Excerpt from Chapter 6 (“Catastrophe and Hope: Art and Better Politics”)

Another contemporary example besides Pramoedya of the power of art to transcend tragedy is Czeslaw Milosz, the Nobel-Prize-winning Polish poet whom Joseph Brodsky called “one of the greatest poets of our time, perhaps the greatest.” Milosz wrote some of his most stirring poems from what he later called the Anus mundi of occupied wartime Poland, while the city of Warsaw was being systematically demolished by the Germans.

Shortly after Milosz defected from his diplomatic post in the post-war Polish dictatorship, he wrote a short rhetorical attack against oppressors

You who wronged a simple man
Bursting into laughter at the crime…

Do not feel safe. The poet remembers.
You can kill one, but another is born.
The words are written down, the deed, the date.

And you’d have done better with a winter dawn,
A rope, and a branch bowed beneath your weight.

Milosz wrote this from abroad where his native Polish was not spoken, while his works back in Poland were banned. Later, from America, he wrote how he had once believed his writing

would also be a messenger
between me and some good people,
even if they were few, twenty, ten
or not born, as yet.

Now I confess my doubt.
There are moments when it seems to me I have squandered my life.
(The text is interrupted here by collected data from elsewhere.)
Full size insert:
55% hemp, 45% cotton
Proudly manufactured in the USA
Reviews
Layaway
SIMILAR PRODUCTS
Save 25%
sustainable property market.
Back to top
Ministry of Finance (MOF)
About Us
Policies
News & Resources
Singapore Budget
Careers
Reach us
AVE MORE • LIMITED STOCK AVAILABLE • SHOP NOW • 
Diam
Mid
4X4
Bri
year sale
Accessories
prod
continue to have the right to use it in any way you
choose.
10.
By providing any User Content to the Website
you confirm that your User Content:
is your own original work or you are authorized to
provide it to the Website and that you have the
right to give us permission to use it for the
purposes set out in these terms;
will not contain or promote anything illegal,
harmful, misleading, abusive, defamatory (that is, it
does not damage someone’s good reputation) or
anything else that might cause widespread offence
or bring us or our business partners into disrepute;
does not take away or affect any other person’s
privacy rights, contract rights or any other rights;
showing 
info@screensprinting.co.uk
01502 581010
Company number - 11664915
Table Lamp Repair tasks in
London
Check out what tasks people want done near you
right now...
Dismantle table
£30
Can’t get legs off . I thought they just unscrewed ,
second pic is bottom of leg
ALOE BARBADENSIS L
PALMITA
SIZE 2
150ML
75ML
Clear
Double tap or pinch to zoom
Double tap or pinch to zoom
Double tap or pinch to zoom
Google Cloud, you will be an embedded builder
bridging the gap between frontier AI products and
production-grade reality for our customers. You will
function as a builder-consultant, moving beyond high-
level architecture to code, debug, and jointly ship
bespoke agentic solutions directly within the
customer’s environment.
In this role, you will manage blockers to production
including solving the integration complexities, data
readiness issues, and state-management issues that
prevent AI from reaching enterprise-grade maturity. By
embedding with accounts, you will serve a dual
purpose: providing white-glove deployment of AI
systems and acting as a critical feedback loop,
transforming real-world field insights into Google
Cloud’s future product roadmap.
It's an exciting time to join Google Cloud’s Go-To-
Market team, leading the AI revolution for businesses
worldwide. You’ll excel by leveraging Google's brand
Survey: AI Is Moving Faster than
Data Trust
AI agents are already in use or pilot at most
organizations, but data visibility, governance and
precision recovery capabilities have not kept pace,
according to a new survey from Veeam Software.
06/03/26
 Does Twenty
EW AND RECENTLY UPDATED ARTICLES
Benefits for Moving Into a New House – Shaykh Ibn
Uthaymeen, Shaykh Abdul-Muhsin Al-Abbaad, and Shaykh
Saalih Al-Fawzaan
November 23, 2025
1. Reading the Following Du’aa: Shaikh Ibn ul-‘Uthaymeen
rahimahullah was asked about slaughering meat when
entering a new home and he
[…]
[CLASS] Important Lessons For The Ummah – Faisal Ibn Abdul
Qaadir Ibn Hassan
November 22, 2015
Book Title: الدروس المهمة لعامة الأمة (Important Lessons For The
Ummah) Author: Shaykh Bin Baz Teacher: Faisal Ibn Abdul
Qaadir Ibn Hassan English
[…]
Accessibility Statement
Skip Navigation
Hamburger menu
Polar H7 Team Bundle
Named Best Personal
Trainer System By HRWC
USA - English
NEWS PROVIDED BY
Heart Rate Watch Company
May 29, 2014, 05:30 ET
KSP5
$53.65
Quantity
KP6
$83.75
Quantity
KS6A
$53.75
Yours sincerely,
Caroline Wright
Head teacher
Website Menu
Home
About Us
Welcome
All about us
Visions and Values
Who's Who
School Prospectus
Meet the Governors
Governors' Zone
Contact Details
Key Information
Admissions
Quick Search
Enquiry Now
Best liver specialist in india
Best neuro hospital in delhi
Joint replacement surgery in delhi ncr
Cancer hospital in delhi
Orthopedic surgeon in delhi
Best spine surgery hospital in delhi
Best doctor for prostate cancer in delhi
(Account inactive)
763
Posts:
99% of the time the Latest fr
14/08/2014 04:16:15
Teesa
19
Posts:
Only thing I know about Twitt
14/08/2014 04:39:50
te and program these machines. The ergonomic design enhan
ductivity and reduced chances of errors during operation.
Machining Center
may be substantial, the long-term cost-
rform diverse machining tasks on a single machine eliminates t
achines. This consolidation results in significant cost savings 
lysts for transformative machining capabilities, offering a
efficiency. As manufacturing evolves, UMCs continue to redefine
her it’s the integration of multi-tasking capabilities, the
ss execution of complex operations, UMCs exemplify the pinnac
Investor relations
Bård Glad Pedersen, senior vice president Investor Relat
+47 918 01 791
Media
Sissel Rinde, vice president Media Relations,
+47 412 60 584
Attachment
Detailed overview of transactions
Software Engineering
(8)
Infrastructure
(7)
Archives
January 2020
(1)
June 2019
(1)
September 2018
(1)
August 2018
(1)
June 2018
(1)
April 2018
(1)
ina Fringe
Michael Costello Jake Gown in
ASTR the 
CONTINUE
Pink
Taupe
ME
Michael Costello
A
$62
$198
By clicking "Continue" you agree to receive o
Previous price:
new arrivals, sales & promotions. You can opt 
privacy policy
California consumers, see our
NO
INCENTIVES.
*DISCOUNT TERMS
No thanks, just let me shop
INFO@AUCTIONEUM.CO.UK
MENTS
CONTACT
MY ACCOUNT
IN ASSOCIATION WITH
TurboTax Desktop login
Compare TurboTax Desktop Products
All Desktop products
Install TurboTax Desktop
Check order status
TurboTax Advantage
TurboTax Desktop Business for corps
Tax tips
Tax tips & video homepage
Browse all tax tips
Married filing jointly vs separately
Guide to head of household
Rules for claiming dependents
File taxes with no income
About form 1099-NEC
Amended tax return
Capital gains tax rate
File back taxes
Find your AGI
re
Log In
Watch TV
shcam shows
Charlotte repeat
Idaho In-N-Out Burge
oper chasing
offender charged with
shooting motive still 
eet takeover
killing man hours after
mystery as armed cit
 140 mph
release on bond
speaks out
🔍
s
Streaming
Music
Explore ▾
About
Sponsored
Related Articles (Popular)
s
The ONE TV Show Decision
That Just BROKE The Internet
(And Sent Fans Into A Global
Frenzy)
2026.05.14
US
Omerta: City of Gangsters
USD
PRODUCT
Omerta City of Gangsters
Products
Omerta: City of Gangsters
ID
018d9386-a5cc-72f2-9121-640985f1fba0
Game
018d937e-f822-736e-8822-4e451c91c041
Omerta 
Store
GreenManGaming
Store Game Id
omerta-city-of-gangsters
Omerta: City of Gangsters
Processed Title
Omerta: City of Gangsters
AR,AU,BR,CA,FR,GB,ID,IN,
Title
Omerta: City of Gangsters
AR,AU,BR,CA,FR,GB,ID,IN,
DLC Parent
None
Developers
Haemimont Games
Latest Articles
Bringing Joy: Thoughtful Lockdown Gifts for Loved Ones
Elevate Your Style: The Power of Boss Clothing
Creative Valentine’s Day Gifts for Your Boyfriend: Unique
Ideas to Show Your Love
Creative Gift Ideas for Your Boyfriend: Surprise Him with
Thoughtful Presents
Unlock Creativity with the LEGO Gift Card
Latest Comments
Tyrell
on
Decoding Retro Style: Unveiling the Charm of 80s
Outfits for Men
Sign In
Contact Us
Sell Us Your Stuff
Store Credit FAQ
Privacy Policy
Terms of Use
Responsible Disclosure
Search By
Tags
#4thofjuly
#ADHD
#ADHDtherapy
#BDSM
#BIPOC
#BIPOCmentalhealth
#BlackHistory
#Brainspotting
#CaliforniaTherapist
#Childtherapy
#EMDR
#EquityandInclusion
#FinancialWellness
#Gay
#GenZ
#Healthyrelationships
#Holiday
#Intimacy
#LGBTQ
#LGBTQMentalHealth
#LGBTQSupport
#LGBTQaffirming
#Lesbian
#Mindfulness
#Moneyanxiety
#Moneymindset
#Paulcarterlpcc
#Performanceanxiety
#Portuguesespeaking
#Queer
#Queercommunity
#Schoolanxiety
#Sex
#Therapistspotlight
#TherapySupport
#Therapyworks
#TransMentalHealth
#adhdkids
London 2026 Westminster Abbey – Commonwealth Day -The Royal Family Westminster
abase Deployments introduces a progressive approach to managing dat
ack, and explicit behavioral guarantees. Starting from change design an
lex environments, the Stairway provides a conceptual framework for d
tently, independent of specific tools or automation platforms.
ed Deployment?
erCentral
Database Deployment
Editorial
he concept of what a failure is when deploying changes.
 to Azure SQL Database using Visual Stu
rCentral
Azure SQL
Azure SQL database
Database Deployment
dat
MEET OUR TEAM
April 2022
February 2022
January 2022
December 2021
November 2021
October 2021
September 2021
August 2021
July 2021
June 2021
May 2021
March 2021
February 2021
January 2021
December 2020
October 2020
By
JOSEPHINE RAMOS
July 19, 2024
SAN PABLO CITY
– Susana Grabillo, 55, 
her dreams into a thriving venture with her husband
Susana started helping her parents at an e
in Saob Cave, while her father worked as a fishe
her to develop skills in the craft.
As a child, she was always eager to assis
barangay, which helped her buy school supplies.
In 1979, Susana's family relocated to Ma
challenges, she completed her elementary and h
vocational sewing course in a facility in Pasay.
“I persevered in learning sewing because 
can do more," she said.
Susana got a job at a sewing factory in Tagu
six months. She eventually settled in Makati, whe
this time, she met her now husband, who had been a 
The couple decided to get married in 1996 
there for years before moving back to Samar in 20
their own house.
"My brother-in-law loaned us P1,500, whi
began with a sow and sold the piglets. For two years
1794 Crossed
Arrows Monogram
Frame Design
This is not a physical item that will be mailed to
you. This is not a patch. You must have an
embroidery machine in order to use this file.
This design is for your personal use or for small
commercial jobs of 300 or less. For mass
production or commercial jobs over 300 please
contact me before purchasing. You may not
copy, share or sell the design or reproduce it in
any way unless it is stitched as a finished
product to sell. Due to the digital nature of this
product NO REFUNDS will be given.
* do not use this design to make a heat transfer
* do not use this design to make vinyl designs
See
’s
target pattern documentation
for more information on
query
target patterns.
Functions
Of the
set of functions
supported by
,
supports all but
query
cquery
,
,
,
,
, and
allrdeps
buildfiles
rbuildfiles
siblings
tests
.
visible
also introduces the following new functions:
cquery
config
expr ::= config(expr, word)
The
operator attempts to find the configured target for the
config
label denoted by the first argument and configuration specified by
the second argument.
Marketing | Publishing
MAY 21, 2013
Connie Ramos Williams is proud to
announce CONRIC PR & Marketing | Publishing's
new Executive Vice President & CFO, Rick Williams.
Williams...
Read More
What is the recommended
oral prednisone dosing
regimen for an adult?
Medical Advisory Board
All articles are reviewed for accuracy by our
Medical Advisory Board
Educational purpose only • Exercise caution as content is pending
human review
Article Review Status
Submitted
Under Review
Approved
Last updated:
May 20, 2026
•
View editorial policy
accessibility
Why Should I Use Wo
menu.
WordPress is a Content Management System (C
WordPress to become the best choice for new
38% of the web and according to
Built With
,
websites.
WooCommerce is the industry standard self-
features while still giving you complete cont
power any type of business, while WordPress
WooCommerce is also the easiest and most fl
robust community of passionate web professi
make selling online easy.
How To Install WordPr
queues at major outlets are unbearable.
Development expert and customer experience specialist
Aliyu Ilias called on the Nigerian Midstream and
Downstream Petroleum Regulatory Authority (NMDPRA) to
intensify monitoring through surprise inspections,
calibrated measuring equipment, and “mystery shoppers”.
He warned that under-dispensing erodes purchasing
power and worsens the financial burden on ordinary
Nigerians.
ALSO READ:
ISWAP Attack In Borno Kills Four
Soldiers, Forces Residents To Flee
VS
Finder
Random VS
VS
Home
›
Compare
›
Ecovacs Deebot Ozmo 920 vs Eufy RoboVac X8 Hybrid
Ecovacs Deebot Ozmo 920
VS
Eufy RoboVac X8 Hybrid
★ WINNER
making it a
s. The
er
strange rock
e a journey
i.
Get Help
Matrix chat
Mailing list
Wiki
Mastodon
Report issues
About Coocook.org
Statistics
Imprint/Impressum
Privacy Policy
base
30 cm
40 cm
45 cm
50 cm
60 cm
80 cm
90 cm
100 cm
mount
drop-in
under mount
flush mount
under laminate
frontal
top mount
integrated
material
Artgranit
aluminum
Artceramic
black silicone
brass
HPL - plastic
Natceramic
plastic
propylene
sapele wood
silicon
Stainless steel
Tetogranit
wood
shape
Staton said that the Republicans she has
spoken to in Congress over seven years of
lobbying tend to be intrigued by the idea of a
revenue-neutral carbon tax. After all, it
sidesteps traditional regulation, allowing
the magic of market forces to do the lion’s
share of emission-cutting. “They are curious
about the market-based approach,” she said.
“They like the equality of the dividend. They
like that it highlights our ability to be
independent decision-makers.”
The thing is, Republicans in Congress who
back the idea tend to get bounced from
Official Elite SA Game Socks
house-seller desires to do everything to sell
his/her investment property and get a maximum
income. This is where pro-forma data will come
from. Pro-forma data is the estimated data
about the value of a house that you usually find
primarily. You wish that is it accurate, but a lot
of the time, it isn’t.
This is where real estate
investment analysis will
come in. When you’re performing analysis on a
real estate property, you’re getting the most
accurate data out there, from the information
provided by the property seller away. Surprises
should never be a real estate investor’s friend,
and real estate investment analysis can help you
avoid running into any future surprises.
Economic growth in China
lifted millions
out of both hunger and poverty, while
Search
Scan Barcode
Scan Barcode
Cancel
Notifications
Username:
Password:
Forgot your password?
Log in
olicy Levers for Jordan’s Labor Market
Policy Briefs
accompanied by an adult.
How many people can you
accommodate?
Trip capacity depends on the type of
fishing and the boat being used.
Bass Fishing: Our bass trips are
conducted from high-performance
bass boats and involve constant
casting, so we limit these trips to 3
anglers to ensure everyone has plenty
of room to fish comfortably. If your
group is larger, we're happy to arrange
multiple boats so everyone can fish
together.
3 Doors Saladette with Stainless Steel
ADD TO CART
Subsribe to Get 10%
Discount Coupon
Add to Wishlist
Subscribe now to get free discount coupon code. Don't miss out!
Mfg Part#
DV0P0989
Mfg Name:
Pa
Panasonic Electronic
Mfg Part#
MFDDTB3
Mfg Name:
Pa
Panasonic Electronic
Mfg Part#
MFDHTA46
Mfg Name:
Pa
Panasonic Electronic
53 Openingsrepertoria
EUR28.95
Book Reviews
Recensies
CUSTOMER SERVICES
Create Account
He was unaware that his writings were keeping alive a spirit of resistance in Poland, so much so that when the Solidarity movement won in 1980 the right to erect a monument to shipyard workers killed a decade earlier, three Polish leaders were depicted: Lech Walęsa, Pope John Paul II, and Milosz. Above them was the triplet from Milosz’s poem “You Who Wronged”:

Do not feel safe. The poet remembers.
You can kill one, but another is born.
The words are written down, the deed, the date.

The monument, like the words on it, became part of a process in which Solidarity, in a non-violent revolution, eventually overthrew a government that did not represent the prevailable will of the people, by remembering its crimes.